- WHAT YOU ARE ASKED TO DO
Rename "Aberdeen" to "Baltimore" throughout the rows below and reproduce all other lines unchanged. Leave the pictures out of your output.

(Rows from a dataset)

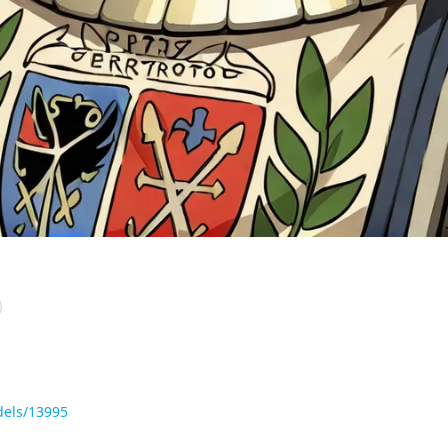
dels/13995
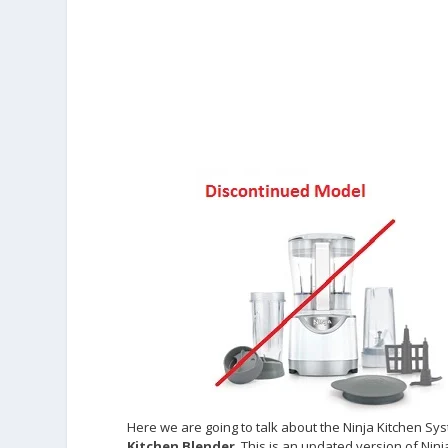
Here we are going to talk about the Ninja Kitchen Sys
Kitchen Blender
. This is an updated version of Ni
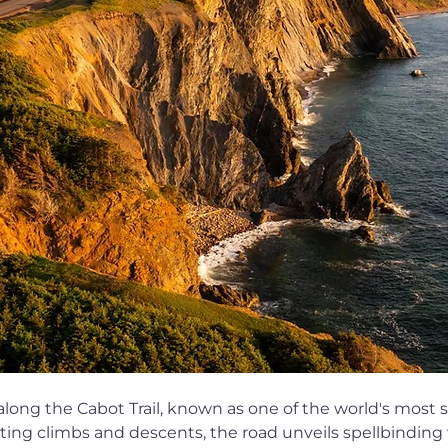
 along the Cabot Trail, known as one of the world's most 
ting climbs and descents, the road unveils spellbinding v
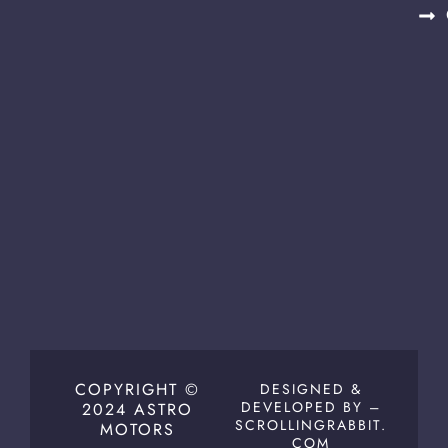
COPYRIGHT ©
DESIGNED &
DEVELOPED BY –
2024 ASTRO
SCROLLINGRABBIT.
MOTORS
COM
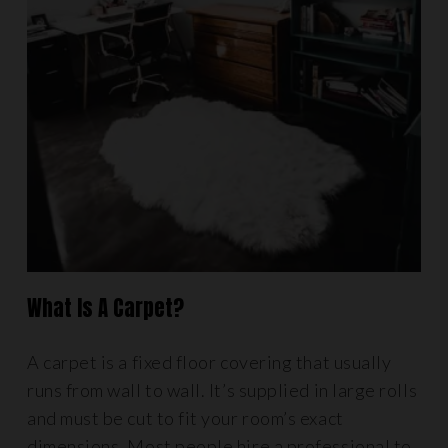
What Is A Carpet?
A carpet is a fixed floor covering that usually
runs from wall to wall. It’s supplied in large rolls
and must be cut to fit your room’s exact
dimensions. Most people hire a professional to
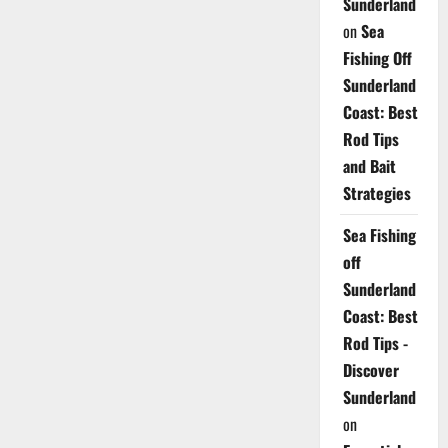
Sunderland
on
Sea
Fishing Off
Sunderland
Coast: Best
Rod Tips
and Bait
Strategies
Sea Fishing
off
Sunderland
Coast: Best
Rod Tips -
Discover
Sunderland
on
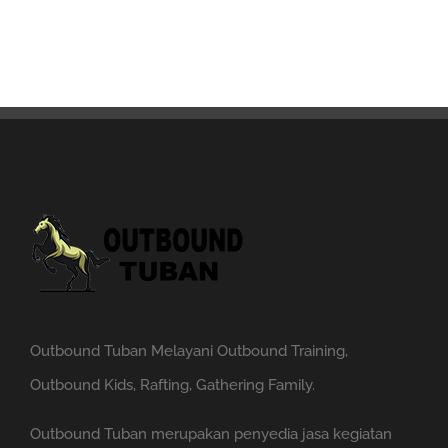
Outbound Tuban Melayani Outbound Training,
Outbound Kids, Rafting, Gathering Family.
Outbound Tuban merupakan penyedia jasa kegiatan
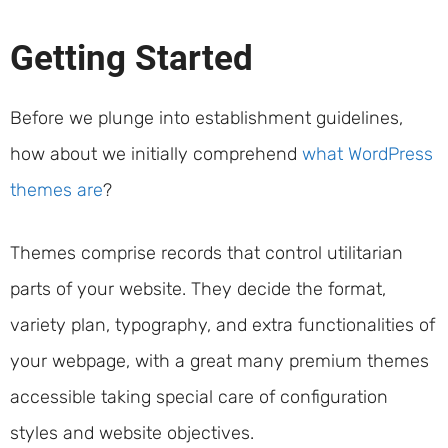
Getting Started
Before we plunge into establishment guidelines,
how about we initially comprehend
what WordPress
themes are
?
Themes comprise records that control utilitarian
parts of your website. They decide the format,
variety plan, typography, and extra functionalities of
your webpage, with a great many premium themes
accessible taking special care of configuration
styles and website objectives.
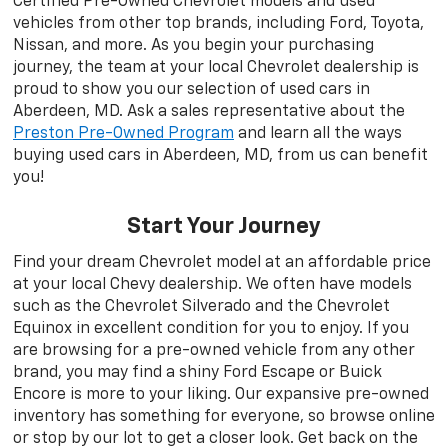
Certified Pre-Owned Chevrolet models and used
vehicles from other top brands, including Ford, Toyota,
Nissan, and more. As you begin your purchasing
journey, the team at your local Chevrolet dealership is
proud to show you our selection of used cars in
Aberdeen, MD. Ask a sales representative about the
Preston Pre-Owned Program
and learn all the ways
buying used cars in Aberdeen, MD, from us can benefit
you!
Start Your Journey
Find your dream Chevrolet model at an affordable price
at your local Chevy dealership. We often have models
such as the Chevrolet Silverado and the Chevrolet
Equinox in excellent condition for you to enjoy. If you
are browsing for a pre-owned vehicle from any other
brand, you may find a shiny Ford Escape or Buick
Encore is more to your liking. Our expansive pre-owned
inventory has something for everyone, so browse online
or stop by our lot to get a closer look. Get back on the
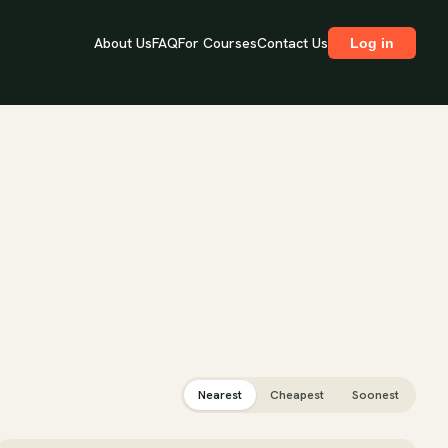
About Us
FAQ
For Courses
Contact Us
Log in
Nearest
Cheapest
Soonest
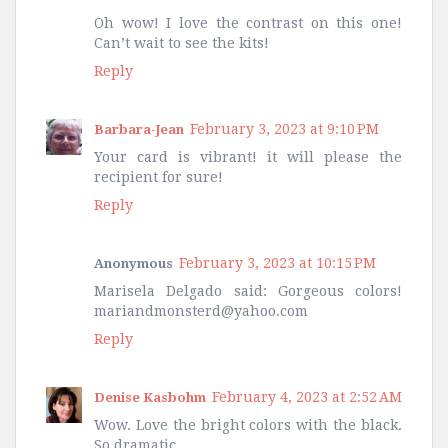
Oh wow! I love the contrast on this one!
Can’t wait to see the kits!
Reply
February 3, 2023 at 9:10 PM
Barbara-Jean
Your card is vibrant! it will please the
recipient for sure!
Reply
February 3, 2023 at 10:15 PM
Anonymous
Marisela Delgado said: Gorgeous colors!
mariandmonsterd@yahoo.com
Reply
February 4, 2023 at 2:52 AM
Denise Kasbohm
Wow. Love the bright colors with the black.
So dramatic.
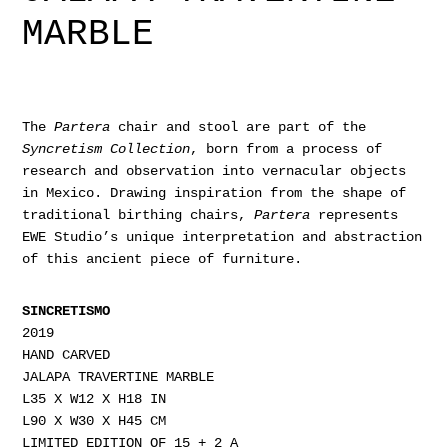
MARBLE
The
Partera
chair and stool are part of the
Syncretism Collection
, born from a process of
research and observation into vernacular objects
in Mexico. Drawing inspiration from the shape of
traditional birthing chairs,
Partera
represents
EWE Studio’s unique interpretation and abstraction
of this ancient piece of furniture.
SINCRETISMO
2019
HAND CARVED
JALAPA TRAVERTINE MARBLE
L35 X W12 X H18 IN
L90 X W30 X H45 CM
LIMITED EDITION OF 15 + 2 A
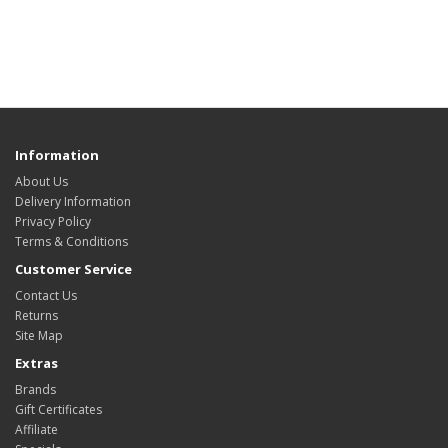
Information
About Us
Delivery Information
Privacy Policy
Terms & Conditions
Customer Service
Contact Us
Returns
Site Map
Extras
Brands
Gift Certificates
Affiliate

- RESPONSE
dels/13995
Here we are going to talk about the Ninja Kitchen Sys
Kitchen Blender
. This is an updated version of Ni
 along the Cabot Trail, known as one of the world's most 
ting climbs and descents, the road unveils spellbinding v
COPYRIGHT ©
DESIGNED &
DEVELOPED BY –
2024 ASTRO
SCROLLINGRABBIT.
MOTORS
COM
What Is A Carpet?
A carpet is a fixed floor covering that usually
runs from wall to wall. It’s supplied in large rolls
and must be cut to fit your room’s exact
dimensions. Most people hire a professional to
Sunderland
on
Sea
Fishing Off
Sunderland
Coast: Best
Rod Tips
and Bait
Strategies
Sea Fishing
off
Sunderland
Coast: Best
Rod Tips -
Discover
Sunderland
on
Outbound Tuban Melayani Outbound Training,
Outbound Kids, Rafting, Gathering Family.
Outbound Tuban merupakan penyedia jasa kegiatan
Getting Started
Before we plunge into establishment guidelines,
how about we initially comprehend
what WordPress
themes are
?
Themes comprise records that control utilitarian
parts of your website. They decide the format,
variety plan, typography, and extra functionalities of
your webpage, with a great many premium themes
accessible taking special care of configuration
styles and website objectives.
Certified Pre-Owned Chevrolet models and used
vehicles from other top brands, including Ford, Toyota,
Nissan, and more. As you begin your purchasing
journey, the team at your local Chevrolet dealership is
proud to show you our selection of used cars in
Baltimore, MD. Ask a sales representative about the
Preston Pre-Owned Program
and learn all the ways
buying used cars in Baltimore, MD, from us can benefit
you!
Start Your Journey
Find your dream Chevrolet model at an affordable price
at your local Chevy dealership. We often have models
such as the Chevrolet Silverado and the Chevrolet
Equinox in excellent condition for you to enjoy. If you
are browsing for a pre-owned vehicle from any other
brand, you may find a shiny Ford Escape or Buick
Encore is more to your liking. Our expansive pre-owned
inventory has something for everyone, so browse online
or stop by our lot to get a closer look. Get back on the
About Us
FAQ
For Courses
Contact Us
Log in
Nearest
Cheapest
Soonest
Oh wow! I love the contrast on this one!
Can’t wait to see the kits!
Reply
February 3, 2023 at 9:10 PM
Barbara-Jean
Your card is vibrant! it will please the
recipient for sure!
Reply
February 3, 2023 at 10:15 PM
Anonymous
Marisela Delgado said: Gorgeous colors!
mariandmonsterd@yahoo.com
Reply
February 4, 2023 at 2:52 AM
Denise Kasbohm
Wow. Love the bright colors with the black.
So dramatic.
MARBLE
The
Partera
chair and stool are part of the
Syncretism Collection
, born from a process of
research and observation into vernacular objects
in Mexico. Drawing inspiration from the shape of
traditional birthing chairs,
Partera
represents
EWE Studio’s unique interpretation and abstraction
of this ancient piece of furniture.
SINCRETISMO
2019
HAND CARVED
JALAPA TRAVERTINE MARBLE
L35 X W12 X H18 IN
L90 X W30 X H45 CM
LIMITED EDITION OF 15 + 2 A
Information
About Us
Delivery Information
Privacy Policy
Terms & Conditions
Customer Service
Contact Us
Returns
Site Map
Extras
Brands
Gift Certificates
Affiliate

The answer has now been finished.